### [Opdracht]
Geef de regels vanaf de regel met "Page size: 1500x844." tot en met de regel met "title 3- Redes" weer als genummerde lijst, zonder de lege regels.

### [Gegeven informatie]
----

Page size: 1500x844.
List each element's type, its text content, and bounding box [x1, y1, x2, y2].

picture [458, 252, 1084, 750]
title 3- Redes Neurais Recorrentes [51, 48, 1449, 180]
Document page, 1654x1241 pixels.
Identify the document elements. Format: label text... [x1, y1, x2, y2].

----

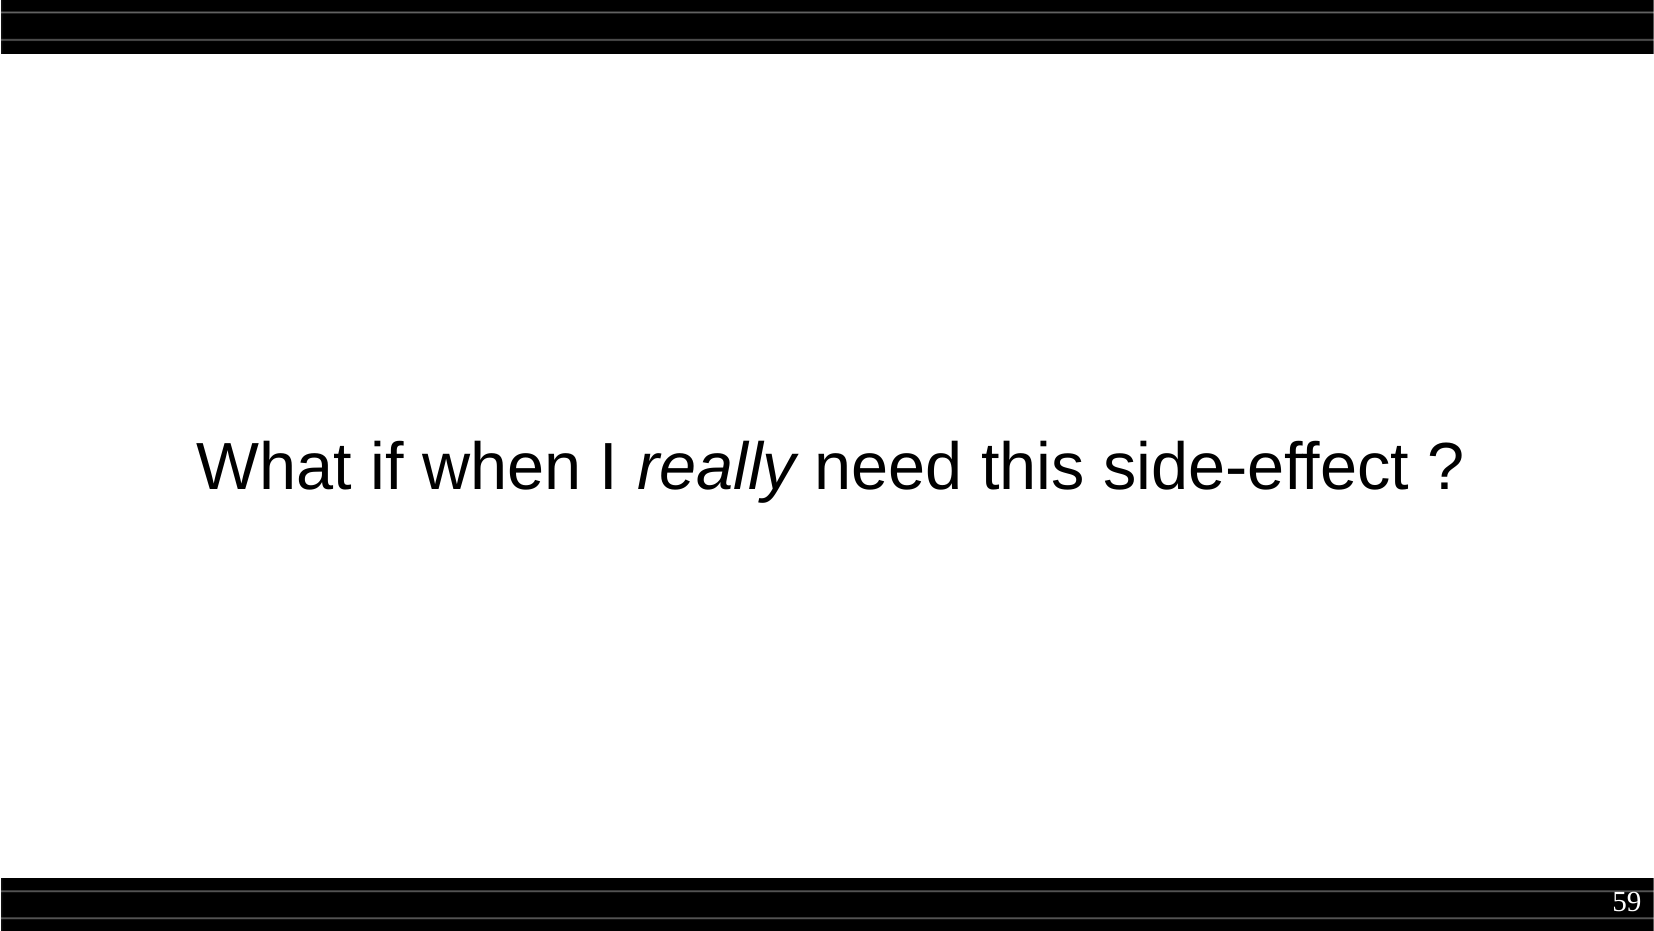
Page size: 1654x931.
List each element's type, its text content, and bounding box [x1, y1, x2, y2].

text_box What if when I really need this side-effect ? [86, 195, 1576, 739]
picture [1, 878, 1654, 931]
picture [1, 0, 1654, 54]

----

### [Antwoord]
1. Page size: 1500x844.
2. List each element's type, its text content, and bounding box [x1, y1, x2, y2].
3. picture [458, 252, 1084, 750]
4. title 3- Redes Neurais Recorrentes [51, 48, 1449, 180]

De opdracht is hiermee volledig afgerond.